Contrasting with Dove’s furniture and sculpture work are his paintings “Cigarette,” in greens and yellows, and his “Double Echo” in various shades of red. In these two works, he paints a bucolic scene as it is reflected in the surface of a large industrial building, albeit one that is in disrepair.
Perhaps these paintings, which depart from depicting the actual structures, are the artist’s reaction to a world in chaos.
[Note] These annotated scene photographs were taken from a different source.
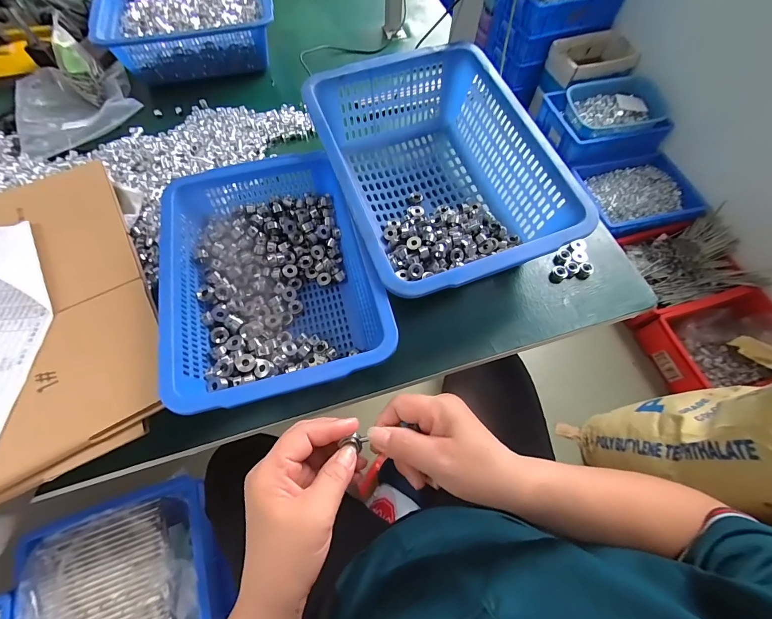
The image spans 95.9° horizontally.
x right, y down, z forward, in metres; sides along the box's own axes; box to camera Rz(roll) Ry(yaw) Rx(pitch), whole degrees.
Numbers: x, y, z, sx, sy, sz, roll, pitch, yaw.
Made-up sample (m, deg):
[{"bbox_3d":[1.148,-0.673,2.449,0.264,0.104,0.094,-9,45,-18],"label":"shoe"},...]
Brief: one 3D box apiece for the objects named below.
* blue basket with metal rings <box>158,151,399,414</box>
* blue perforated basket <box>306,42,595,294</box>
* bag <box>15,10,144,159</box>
[{"bbox_3d":[-0.138,-0.043,0.433,0.227,0.094,0.313,-15,65,-8],"label":"blue basket with metal rings"},{"bbox_3d":[0.064,-0.180,0.488,0.263,0.128,0.358,-19,66,-10],"label":"blue perforated basket"},{"bbox_3d":[-0.552,-0.382,0.597,0.181,0.069,0.237,-27,67,-13],"label":"bag"}]

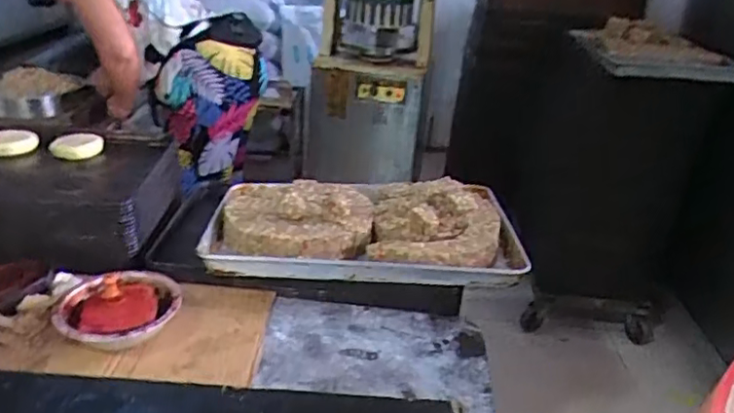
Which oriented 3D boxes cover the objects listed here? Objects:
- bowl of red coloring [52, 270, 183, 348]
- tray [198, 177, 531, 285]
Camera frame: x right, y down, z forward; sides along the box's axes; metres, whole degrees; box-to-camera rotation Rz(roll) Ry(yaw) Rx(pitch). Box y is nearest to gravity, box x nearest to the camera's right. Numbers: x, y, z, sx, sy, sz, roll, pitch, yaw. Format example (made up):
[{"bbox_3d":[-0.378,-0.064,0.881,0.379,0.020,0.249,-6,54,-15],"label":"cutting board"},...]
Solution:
[{"bbox_3d":[-0.393,0.169,0.995,0.186,0.054,0.165,-1,27,-19],"label":"bowl of red coloring"},{"bbox_3d":[-0.004,0.021,1.240,0.578,0.107,0.338,4,26,-3],"label":"tray"}]

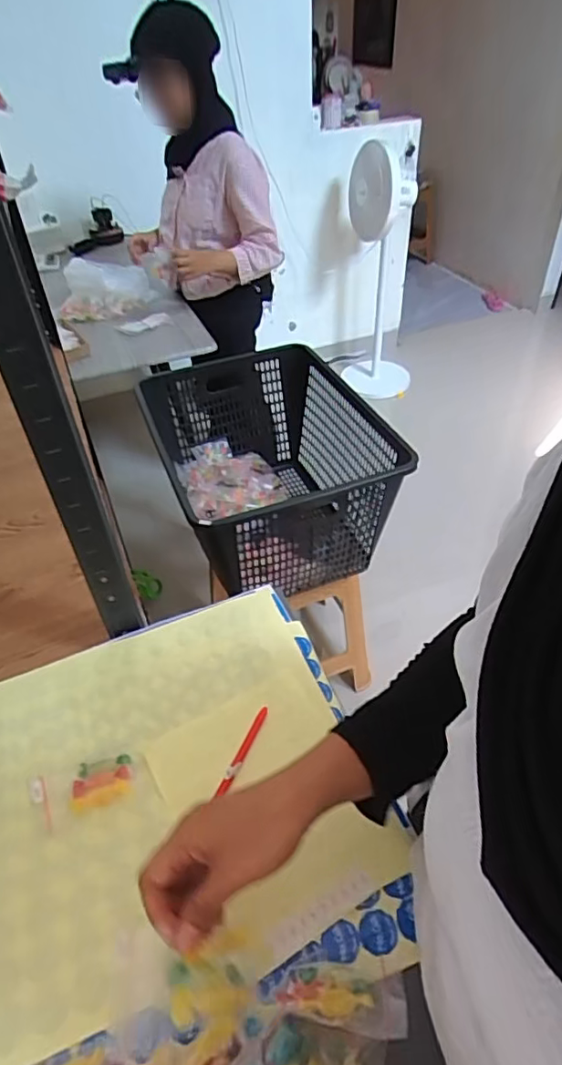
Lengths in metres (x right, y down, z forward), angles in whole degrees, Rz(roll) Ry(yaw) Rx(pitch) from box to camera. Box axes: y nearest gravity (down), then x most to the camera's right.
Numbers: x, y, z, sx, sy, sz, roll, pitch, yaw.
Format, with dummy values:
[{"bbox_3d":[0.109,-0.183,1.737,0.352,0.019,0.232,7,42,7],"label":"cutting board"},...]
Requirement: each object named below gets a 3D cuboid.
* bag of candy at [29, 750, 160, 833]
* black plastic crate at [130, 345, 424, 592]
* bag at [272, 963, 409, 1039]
[{"bbox_3d":[-0.164,0.225,0.499,0.108,0.008,0.053,-10,44,-8],"label":"bag of candy"},{"bbox_3d":[-0.014,-0.124,1.154,0.366,0.293,0.478,-17,45,-15],"label":"black plastic crate"},{"bbox_3d":[0.040,0.310,0.383,0.086,0.023,0.036,5,44,8],"label":"bag"}]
Or as Peter Frank writes: “The expansive apocalypses painted by Daniel Dove and Marie Thibeault reflect both the looming entropy of earthly biology and the sense we have of disappearing down that entropic chasm.
The two painters posit this global drama in terms not of natural extinction, however, but of cultural collapse: our humanity will disappear and only its larger, more imposing artifacts will remain behind as mute and sorrowful gravesites.”
Frank, an L.A.-based art critic, curator and poet, will lead a discussion with Thibeault and Dove at the Great Park Gallery on Sunday, January 26 from 1 p.m. to 3 p.m. Frank also comments about the two artists’ work: “Indeed, the ironic beauty of their painting only heightens our sense of tragic and impending loss.”
“Break Down, Build Up” is on view through February 9, 2020. Great Park Gallery, Palm Court Art Complex, Orange County Great Park, Irvine; Thu. & Fri., noon-4 p.m., Sat. & Sun., 10 a.m.-4 p.m.; free. cityofirvine.org/orange-county-great-park/arts-exhibitions.